Alert reader/nationally known tech guru/writer/TV star/proud Westport parent David Pogue writes:
Last year at this time, I wrote a guest post for “06880” about the Hasbro North American School Scrabble Tournament. The huge, 2-day event for kids was in its 16th year. First prize for the middle-school division: $10,000.
The reason: Last year, my son Jeffrey — then a Bedford Middle School 7th grader — and his partner Noah won it.
This weekend, they went back to defend their championship.
There were reasons for optimism: The boys had had another year to prepare, playing Scrabble online every day and studying lists of obscure words.
On the other hand, their team — the Rackmasters — caught everyone by surprise last year. “They kind of came out of nowhere,” said Kevin Belinkoff, a play-by-play commentator (it’s live-streamed, so far-flung family can watch). “They weren’t one of the favored teams coming in, and did a tremendous job.”
Great! But that meant another “out of nowhere” team could sweep the tournament this year.
And of course, luck is a factor. If you get terrible letters — all vowels, for example— it’s hard to win.
This year’s event was held in a Marriott ballroom in Philadelphia. It did not start well. Jeffrey’s partner, Noah Slatkoff, lives in Canada. Thunderstorms canceled his flight. So Noah and his dad drove through the night — 7 1/2 hours — to get there on time.
Nonetheless, the Rackmasters dominated the 6 games of Day One. They defeated their opponents by huge margins (like 603 to 271!). That’s important, because in the event of a tied record at the end, the total point “spread” determines who advances to the finals, for all the marbles.
There weren’t as many marbles this year.
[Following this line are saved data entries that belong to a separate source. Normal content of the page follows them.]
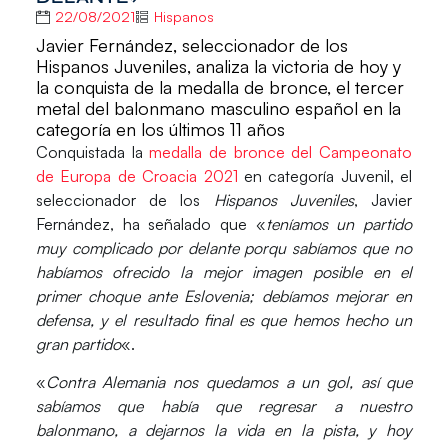
22/08/2021
Hispanos
Javier Fernández, seleccionador de los
Hispanos Juveniles, analiza la victoria de hoy y
la conquista de la medalla de bronce, el tercer
metal del balonmano masculino español en la
categoría en los últimos 11 años
Conquistada la
medalla de bronce del Campeonato
de Europa de Croacia 2021
en categoría Juvenil, el
seleccionador de los
Hispanos Juveniles
, Javier
Fernández, ha señalado que «
teníamos un partido
muy complicado por delante porqu sabíamos que no
habíamos ofrecido la mejor imagen posible en el
primer choque ante Eslovenia; debíamos mejorar en
defensa, y el resultado final es que hemos hecho un
gran partido
«.
«
Contra Alemania nos quedamos a un gol, así que
sabíamos que había que regresar a nuestro
balonmano, a dejarnos la vida en la pista, y hoy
Hasbro had a tough 2018 — the demise of Toys R Us hurt sales — and cost-cutting affected the Scrabble championship.
The top prize was $3,000, down from $10,000; the venue was an airport hotel instead of a sports stadium, and the opening party was a ghost of its traditional carnival-like self.
Nobody cared. A kids’ Scrabble tournament is a friendly affair, a chance to spend a weekend away from home, running around with fellow word nerds. It still felt thrilling and well-run.
Day Two did not begin well for our Rackmasters. They lost their first game by 7 points — their first championship loss in 2 years. Their opponents (the Scrabble All-Stars) drew some amazing tiles, including 3 incredibly useful “S”s, both of the blank tiles, and all of the high-point ones: J, X, Q, K, and Z.
Our boys were no longer undefeated, nor in first place. Their spirits crashed.
When they won their next game though, their record was 7-1, tied with the All-Stars and another team. Who would advance to the final, against the sole 8–0 team?
Rackmasters! Their huge point spread from the previous day ensured them a place at the big table onstage.
Their opponents — the Dyslexic Manic Shop — weren’t strangers. One boy had been Jeffrey’s partner 2 years ago at this event.
The final game was brilliant. First one team pulled ahead, then the other, over and over again. Parents and players, sequestered in a different room and watching by video, shrieked and applauded each play.
As usual in high-level Scrabble, many of the plays were not common English words (oolite, scry, haj awa …).
As the letters ran out, Jeffrey and Noah faced a tough call. They could play “ixia” for 39 points (as everyone knows, that’s a South African plant of the iris family), or “xis” for 19 (the 14th letter of the Greek alphabet).
They played the lower-scoring word.
It was strategic. They figured on their next turn they could add an A, forming “axis,” thus harvesting all 8 points of that X tile a second time. That A could also be a part of a new word going down — and landing on the juicy Triple Word Score tile in the lower-left corner.
That’s exactly what happened. The Rackmasters won — for the 2nd straight year.
It will be their last victory. Next month, Jeffrey graduates from Bedford. As a Staples freshman he’ll no longer be eligible for the middle school division. That’s the main event, with big cash prizes and the most participants. In the high school division, you play alone.
It’s time for the next generation of Westport Scrabble champions to emerge. Jeffrey got involved (and met his partner Noah) through Cornelia Guest, a national Scrabble figure. She runs a weekly club at the Ridgefield Library, where she teaches, coaches and nurtures young players. (Email firstname.lastname@example.org for details.)
Jeffrey also plays at weekly Scrabble Club meetings at the Pequot library in Southport, closer to home.
Jeffrey highly recommends Scrabble clubs to your kids (so does his dad). It’s a full-brain activity, requiring skills in language, math and strategy. It’s non-electronic and tactile. It’s social. And it’s every bit as exciting as any sporting event.
For Jeffrey there are benefits far beyond prizes, trophies and thrilling weekends in Philly. For the rest of his life, should the conversation ever turn to Greek letters or South African flowering plants, he’ll be ready.